Crack widths and crack orientations are calculated only for permanent loads, either short-term or long-term. The verifications with respect to limit values specified by the user according to the Eurocode are presented as follows:

\[\frac{w_ z}{w_{z,lim}}\]

where:

*w* short- or long-term crack width calculated by FE analysis,

*w** _{lim}* limit value of the crack width defined by the user.

As presented in section 4.2.1, there are two ways of computing crack widths (stabilized and non-stabilized cracking). In the general case (stabilized cracking), the crack width is calculated by integrating the strains on 1D elements of reinforcing bars.
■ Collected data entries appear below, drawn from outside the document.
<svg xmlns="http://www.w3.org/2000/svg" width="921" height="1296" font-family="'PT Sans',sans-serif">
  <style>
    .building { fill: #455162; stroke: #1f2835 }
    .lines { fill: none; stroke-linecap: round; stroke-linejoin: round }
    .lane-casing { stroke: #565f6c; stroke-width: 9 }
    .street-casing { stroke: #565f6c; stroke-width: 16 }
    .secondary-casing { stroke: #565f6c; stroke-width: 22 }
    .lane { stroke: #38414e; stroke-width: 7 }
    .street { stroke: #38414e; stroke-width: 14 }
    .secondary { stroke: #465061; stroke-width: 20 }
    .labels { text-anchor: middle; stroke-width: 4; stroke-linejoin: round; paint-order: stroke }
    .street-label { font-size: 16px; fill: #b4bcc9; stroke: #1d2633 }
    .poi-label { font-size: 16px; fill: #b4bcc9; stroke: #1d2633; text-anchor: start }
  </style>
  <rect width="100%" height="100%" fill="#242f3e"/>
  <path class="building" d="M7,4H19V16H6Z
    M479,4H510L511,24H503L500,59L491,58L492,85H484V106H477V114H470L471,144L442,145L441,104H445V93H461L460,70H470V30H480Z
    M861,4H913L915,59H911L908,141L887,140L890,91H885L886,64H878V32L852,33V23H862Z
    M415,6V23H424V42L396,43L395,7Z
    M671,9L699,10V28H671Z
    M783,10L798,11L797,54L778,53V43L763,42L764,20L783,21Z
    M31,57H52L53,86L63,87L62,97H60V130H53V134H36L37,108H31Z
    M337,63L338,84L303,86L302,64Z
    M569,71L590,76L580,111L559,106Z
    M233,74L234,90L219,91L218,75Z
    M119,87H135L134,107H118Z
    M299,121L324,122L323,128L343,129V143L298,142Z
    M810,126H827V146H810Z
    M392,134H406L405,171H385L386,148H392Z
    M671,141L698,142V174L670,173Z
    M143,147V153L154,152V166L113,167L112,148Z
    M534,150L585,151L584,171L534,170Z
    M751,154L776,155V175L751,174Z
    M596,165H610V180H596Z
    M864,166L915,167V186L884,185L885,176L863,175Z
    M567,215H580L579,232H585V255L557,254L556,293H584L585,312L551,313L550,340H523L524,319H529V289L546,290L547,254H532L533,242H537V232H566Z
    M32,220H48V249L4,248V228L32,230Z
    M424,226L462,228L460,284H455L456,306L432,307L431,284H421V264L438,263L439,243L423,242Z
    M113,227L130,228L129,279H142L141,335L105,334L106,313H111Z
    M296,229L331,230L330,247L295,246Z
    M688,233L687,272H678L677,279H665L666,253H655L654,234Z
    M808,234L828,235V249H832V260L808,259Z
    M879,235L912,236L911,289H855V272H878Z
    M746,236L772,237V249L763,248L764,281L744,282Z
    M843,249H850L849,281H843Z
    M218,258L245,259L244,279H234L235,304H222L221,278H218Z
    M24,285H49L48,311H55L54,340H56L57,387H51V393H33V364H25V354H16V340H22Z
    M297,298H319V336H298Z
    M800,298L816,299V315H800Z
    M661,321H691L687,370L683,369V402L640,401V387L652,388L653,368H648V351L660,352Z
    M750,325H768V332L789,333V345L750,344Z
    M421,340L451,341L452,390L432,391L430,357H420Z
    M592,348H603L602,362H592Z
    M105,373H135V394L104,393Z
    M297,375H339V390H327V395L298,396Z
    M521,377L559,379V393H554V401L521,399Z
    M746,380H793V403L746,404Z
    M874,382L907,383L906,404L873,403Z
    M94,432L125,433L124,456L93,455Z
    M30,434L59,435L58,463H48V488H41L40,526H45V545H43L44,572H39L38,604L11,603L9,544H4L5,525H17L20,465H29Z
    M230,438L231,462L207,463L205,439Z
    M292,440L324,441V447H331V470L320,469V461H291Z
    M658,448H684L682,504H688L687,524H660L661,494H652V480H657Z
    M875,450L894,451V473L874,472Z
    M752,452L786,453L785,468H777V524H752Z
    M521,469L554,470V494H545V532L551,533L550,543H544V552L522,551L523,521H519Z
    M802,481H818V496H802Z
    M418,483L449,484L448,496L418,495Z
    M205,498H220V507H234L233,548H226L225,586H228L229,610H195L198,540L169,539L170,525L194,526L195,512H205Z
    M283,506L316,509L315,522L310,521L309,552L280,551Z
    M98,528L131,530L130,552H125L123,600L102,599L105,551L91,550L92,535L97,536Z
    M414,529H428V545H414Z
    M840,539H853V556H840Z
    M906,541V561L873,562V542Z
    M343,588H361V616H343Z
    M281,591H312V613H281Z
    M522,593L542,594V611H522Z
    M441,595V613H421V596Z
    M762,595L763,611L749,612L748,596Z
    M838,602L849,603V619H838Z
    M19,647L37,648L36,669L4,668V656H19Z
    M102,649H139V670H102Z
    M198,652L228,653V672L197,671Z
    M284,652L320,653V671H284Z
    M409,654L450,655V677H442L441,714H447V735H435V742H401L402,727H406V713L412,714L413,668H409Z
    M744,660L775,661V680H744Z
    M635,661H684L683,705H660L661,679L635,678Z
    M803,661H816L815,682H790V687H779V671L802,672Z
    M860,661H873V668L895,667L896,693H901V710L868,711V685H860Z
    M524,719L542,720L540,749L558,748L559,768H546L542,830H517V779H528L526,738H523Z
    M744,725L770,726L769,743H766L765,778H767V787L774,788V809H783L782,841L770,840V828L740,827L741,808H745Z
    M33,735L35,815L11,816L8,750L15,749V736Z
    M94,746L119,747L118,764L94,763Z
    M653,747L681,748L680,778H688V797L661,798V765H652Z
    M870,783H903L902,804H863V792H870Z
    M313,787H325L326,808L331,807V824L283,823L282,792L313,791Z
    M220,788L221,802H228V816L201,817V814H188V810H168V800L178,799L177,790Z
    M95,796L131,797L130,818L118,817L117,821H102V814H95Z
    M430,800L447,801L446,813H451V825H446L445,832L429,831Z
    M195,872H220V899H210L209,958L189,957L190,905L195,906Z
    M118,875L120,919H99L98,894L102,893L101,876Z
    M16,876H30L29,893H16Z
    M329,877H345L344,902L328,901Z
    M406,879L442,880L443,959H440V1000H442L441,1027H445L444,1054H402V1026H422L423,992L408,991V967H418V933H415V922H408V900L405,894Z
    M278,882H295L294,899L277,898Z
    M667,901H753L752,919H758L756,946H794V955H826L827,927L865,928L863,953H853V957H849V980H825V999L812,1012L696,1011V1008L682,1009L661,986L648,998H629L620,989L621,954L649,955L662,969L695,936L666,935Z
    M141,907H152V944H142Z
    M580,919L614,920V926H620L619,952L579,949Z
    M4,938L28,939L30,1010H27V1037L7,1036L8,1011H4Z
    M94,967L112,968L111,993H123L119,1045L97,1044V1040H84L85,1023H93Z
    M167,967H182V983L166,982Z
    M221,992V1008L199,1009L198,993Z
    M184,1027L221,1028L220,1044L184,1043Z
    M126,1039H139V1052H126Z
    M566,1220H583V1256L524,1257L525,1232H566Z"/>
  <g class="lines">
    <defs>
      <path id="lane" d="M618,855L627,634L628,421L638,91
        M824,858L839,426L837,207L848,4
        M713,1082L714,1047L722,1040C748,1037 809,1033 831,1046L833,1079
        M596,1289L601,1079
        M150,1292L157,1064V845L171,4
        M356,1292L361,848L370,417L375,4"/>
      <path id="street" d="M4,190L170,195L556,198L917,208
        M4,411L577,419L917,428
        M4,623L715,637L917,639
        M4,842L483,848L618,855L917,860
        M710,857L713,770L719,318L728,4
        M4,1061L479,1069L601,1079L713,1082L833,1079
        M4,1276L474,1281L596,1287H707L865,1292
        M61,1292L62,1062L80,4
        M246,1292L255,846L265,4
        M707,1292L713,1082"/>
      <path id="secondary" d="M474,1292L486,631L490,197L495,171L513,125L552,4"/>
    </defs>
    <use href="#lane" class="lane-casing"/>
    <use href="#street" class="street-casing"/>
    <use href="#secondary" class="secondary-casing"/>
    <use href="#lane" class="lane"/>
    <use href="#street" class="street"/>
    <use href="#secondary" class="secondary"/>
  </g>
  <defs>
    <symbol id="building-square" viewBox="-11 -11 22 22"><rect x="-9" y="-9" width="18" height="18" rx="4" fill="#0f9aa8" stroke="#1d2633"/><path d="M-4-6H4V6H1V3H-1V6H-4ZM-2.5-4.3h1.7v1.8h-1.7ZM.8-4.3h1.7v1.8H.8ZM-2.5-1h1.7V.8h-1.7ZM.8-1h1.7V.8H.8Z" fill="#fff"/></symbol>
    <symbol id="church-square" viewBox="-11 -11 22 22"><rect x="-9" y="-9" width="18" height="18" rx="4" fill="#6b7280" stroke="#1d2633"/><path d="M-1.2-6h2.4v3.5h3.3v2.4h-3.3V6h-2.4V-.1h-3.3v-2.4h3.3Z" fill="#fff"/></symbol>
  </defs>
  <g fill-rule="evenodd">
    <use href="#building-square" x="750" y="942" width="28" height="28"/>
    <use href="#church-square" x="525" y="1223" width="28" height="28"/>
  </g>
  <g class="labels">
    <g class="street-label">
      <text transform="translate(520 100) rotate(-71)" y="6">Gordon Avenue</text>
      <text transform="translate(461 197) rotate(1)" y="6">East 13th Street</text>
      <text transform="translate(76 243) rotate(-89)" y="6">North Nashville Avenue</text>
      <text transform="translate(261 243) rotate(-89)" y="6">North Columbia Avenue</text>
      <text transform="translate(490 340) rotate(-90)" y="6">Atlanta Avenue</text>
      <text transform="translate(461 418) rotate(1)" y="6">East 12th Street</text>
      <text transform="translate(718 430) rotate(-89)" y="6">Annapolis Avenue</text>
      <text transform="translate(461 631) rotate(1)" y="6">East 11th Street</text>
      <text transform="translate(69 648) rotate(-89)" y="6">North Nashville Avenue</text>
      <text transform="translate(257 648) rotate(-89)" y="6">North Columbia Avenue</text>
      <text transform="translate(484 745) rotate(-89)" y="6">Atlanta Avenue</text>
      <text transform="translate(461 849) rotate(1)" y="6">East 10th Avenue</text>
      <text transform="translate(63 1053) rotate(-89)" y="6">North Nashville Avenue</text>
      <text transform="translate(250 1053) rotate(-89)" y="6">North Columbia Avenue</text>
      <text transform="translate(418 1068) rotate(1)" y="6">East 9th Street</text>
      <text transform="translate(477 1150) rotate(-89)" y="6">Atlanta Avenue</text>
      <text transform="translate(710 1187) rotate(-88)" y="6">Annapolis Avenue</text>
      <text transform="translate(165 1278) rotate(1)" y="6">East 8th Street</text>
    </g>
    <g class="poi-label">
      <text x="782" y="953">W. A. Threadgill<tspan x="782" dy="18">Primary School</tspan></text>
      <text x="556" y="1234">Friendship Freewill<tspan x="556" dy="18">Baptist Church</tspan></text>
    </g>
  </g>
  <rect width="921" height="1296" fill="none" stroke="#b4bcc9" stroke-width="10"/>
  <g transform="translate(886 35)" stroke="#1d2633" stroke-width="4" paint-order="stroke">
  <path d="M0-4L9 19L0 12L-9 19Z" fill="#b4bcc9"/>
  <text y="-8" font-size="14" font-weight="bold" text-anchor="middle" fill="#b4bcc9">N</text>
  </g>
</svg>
The crack direction is then calculated from the three closest (from the center of the given 1D finite element of reinforcement) integration points of 2D concrete elements. While this approach to calculating the crack directions does not correspond to the real position of the cracks, it still provides representative values that lead to crack width results that can be compared to code-required crack width values at the position of the reinforcing bar.